Öneri: İmamoğlu’nun “her şey çok güzel olacak” sloganı başarılıydı. “Din elden gidiyor” türünden korku siyasetine karşı geleceğe dönük iyimserlik aşılıyordu. Kılıçdaroğlu, bu sloganı kullanabilir.
Öneri: “CHP: Türkiye’nin birleştirici gücü” sloganı, Altılı Masa’yla gerçek oldu. Bu slogan kullanılabilir. Buna karşı olanlar, hâlâ “istikrar lazım” diyor, “koalisyon ülkeyi çökertir; önceden böyle oldu” diyorlar. Önceki koalisyonların birleştirici olmadığı anımsatılmalı.
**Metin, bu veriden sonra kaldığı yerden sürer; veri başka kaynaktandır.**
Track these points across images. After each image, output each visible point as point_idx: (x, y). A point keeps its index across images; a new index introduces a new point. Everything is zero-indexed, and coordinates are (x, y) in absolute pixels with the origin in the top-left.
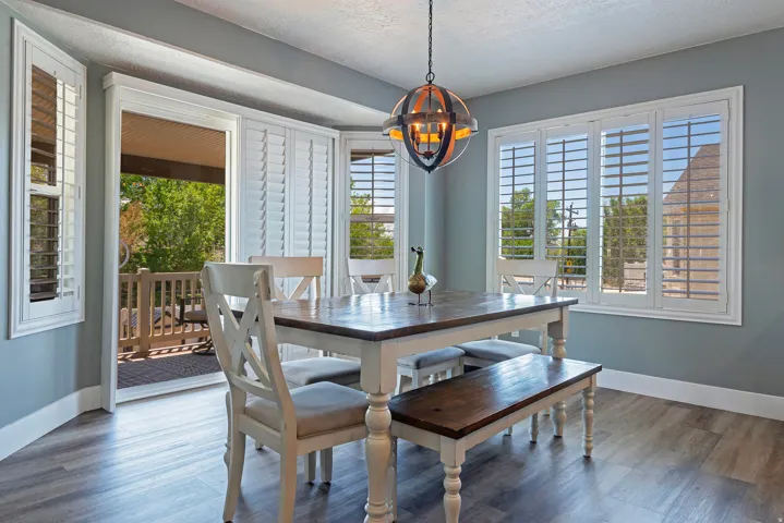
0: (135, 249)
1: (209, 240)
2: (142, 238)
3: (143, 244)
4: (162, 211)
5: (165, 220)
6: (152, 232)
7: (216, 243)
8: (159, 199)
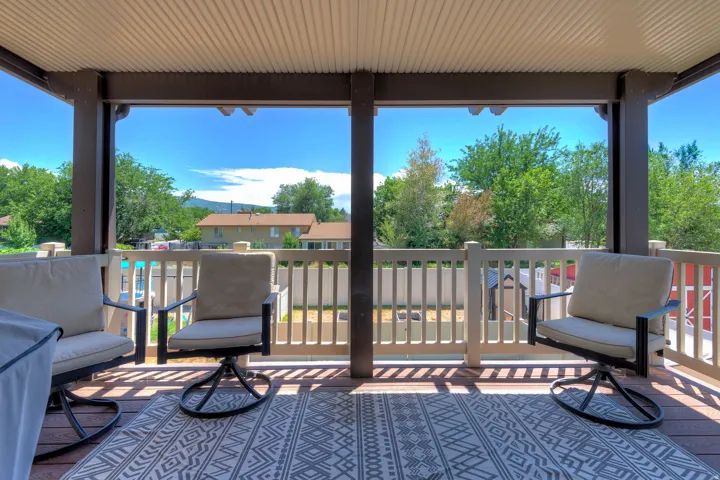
0: (486, 223)
1: (542, 215)
2: (491, 215)
3: (491, 219)
4: (505, 195)
5: (507, 201)
6: (497, 210)
7: (547, 217)
8: (503, 186)
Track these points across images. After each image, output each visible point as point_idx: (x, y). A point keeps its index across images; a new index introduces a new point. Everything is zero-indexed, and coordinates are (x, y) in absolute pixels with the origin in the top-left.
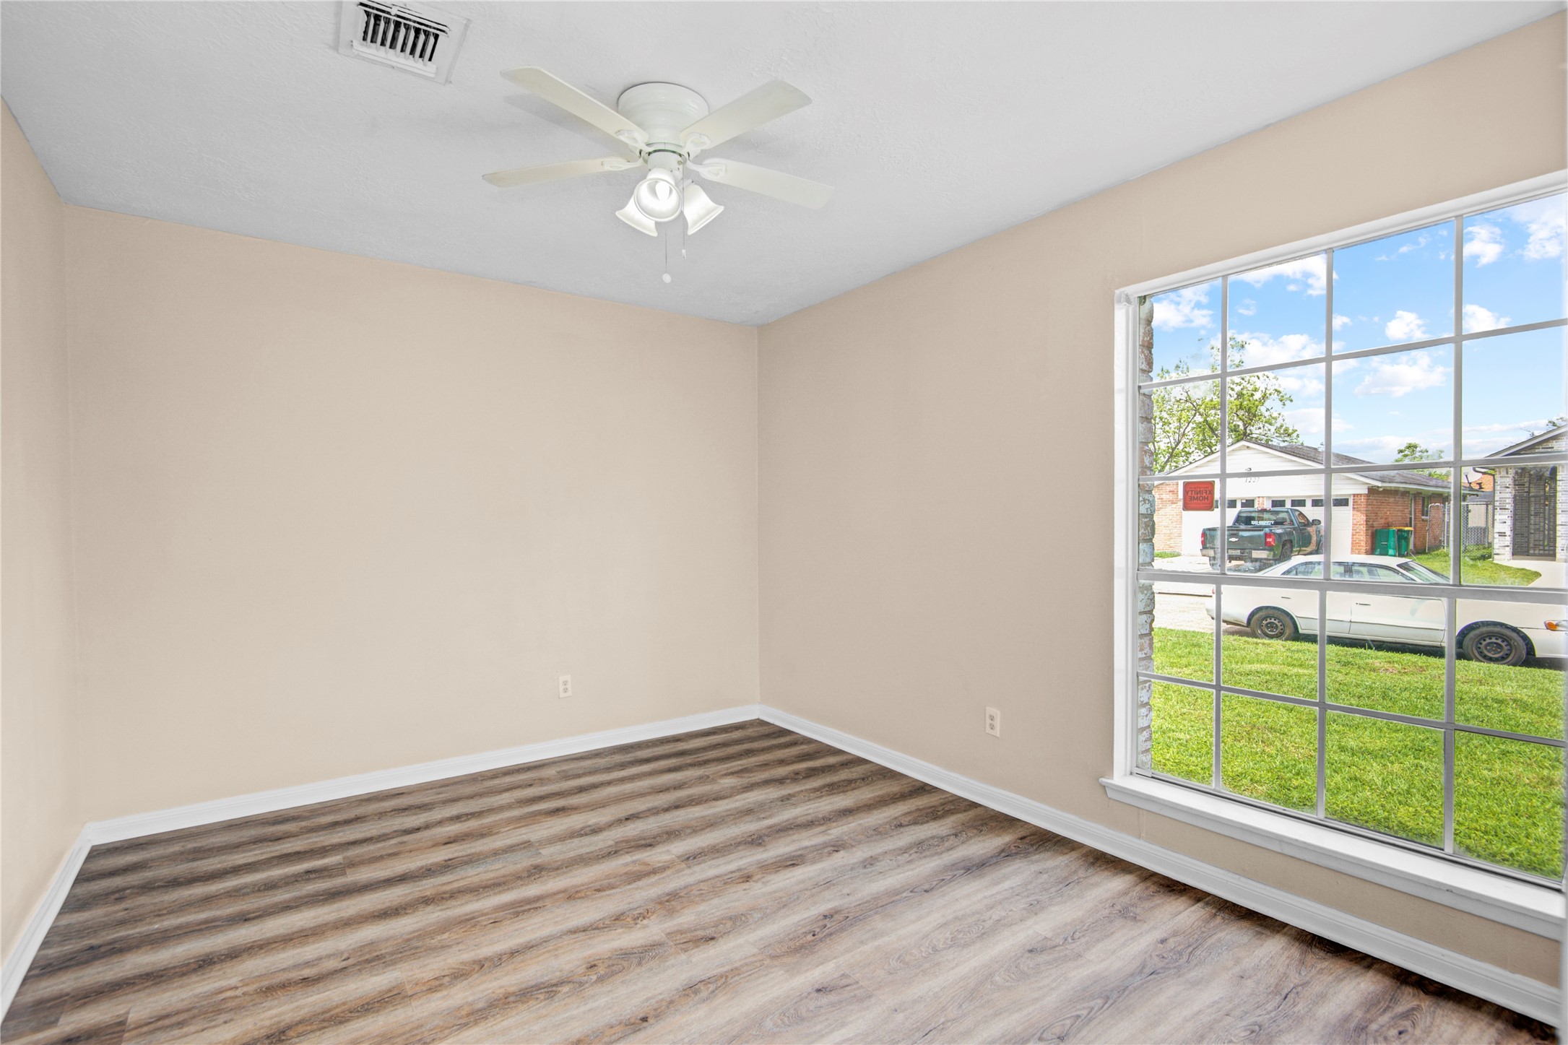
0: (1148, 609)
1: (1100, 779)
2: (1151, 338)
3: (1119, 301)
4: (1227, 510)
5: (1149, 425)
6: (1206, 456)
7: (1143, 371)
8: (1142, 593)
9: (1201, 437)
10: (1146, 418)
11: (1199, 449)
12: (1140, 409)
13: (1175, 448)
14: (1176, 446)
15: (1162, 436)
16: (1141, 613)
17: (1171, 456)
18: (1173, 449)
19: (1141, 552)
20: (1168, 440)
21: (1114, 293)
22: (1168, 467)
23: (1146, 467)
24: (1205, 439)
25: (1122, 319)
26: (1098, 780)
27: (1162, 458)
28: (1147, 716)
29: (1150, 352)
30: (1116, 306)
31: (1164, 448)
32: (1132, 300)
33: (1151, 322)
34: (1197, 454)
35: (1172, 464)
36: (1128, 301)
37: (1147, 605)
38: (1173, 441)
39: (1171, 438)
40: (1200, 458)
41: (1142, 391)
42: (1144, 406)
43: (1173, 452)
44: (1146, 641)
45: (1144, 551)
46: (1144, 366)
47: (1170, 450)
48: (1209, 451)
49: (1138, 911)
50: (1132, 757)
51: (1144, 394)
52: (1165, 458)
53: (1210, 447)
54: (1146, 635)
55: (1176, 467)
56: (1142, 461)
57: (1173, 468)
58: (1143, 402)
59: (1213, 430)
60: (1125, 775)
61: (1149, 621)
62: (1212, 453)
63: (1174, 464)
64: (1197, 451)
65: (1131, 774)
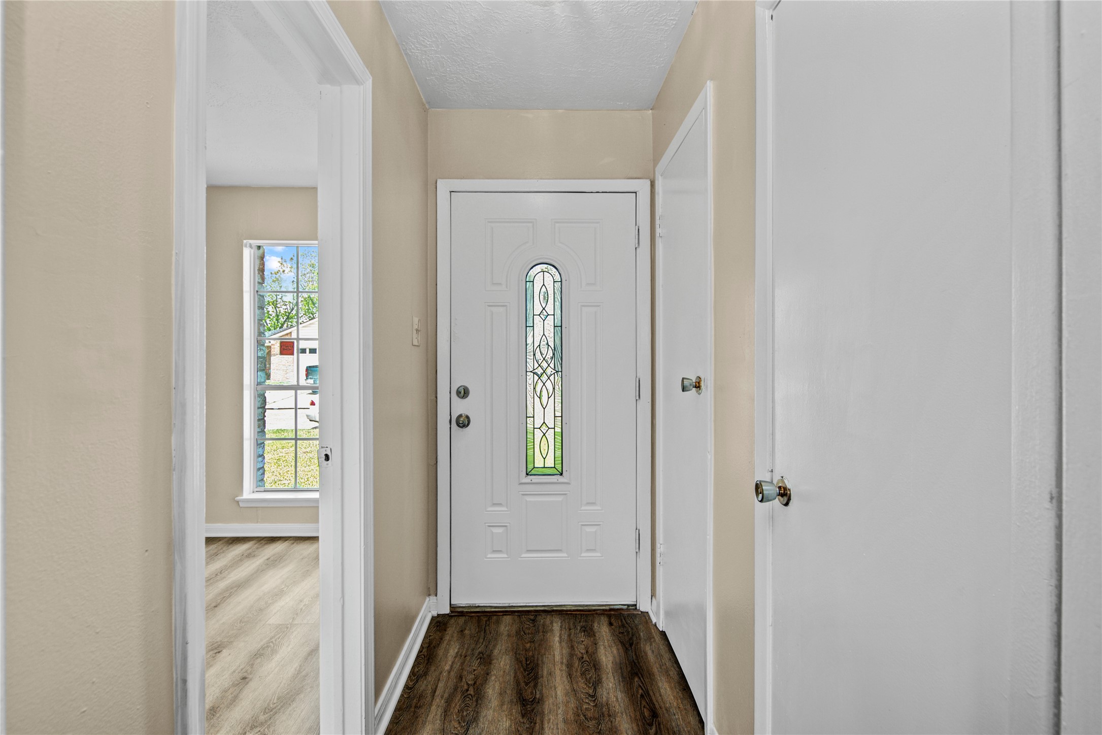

Öneri: Kılıçdaroğlu, anketlerde fark atıyor. Ancak, bu anketlerde Avrupalı seçmenler ve sonradan vatandaş olmuş mülteci seçmenlerin hesabı tutulmuyor. Bunlar, toplam seçmenin tahminen % 7.5’ini oluşturuyor ki, bu, Kılıçdaroğlu’yla Erdoğan arasındaki farkı eşitler. Mülteci seçmeni kazanmak zor; Avrupalı seçmene yönelik çalışma yapılması gerekiyor. Erdoğan’a önceki başkanlık seçimlerinde en çok oy, Almanya, Hollanda ve Fransa’dan çıktı ki, Türkiyeli göçmen nüfus en çok burada. Bu üç ülkeye özel olarak çalışılmalı.